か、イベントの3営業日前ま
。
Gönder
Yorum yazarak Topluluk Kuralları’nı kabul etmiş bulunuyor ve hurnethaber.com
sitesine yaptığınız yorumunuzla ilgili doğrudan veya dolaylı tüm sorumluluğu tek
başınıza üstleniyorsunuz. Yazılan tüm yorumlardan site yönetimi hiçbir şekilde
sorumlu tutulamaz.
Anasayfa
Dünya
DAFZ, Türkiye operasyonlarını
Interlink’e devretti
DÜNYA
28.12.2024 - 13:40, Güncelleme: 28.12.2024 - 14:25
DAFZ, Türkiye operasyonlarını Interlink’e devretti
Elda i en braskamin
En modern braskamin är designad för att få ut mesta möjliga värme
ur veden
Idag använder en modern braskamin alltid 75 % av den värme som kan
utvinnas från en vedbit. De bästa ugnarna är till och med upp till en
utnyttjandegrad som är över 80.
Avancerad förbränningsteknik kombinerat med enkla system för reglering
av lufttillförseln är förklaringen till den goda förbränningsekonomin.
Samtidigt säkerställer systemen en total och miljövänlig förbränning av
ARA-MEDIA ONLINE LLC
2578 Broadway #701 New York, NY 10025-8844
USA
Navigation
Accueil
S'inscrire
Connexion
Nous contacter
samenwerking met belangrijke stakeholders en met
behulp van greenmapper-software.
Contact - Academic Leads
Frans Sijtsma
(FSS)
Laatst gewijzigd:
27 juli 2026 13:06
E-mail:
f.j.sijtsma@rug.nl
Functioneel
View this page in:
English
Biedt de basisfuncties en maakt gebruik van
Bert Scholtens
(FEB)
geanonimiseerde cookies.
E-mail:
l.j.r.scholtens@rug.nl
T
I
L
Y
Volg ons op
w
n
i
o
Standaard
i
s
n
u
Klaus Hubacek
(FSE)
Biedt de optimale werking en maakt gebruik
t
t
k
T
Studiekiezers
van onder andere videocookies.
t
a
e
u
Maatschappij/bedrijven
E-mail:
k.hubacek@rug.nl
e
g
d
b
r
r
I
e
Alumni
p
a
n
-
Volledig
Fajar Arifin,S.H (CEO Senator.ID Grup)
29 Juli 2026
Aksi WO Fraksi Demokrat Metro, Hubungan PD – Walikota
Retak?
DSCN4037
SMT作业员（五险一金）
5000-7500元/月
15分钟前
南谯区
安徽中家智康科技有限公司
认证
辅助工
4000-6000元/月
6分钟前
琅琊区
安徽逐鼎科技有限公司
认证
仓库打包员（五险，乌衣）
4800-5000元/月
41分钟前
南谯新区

→ **REQUIREMENT**: Each line from the one with "van onder andere videocookies." through the last line of the records must be written out word for word. Include nothing else.

→ **RESPONSE TO THE EXERCISE**:
van onder andere videocookies.
t
a
e
u
Maatschappij/bedrijven
E-mail:
k.hubacek@rug.nl
e
g
d
b
r
r
I
e
Alumni
p
a
n
-
Volledig
Fajar Arifin,S.H (CEO Senator.ID Grup)
29 Juli 2026
Aksi WO Fraksi Demokrat Metro, Hubungan PD – Walikota
Retak?
DSCN4037
SMT作业员（五险一金）
5000-7500元/月
15分钟前
南谯区
安徽中家智康科技有限公司
认证
辅助工
4000-6000元/月
6分钟前
琅琊区
安徽逐鼎科技有限公司
认证
仓库打包员（五险，乌衣）
4800-5000元/月
41分钟前
南谯新区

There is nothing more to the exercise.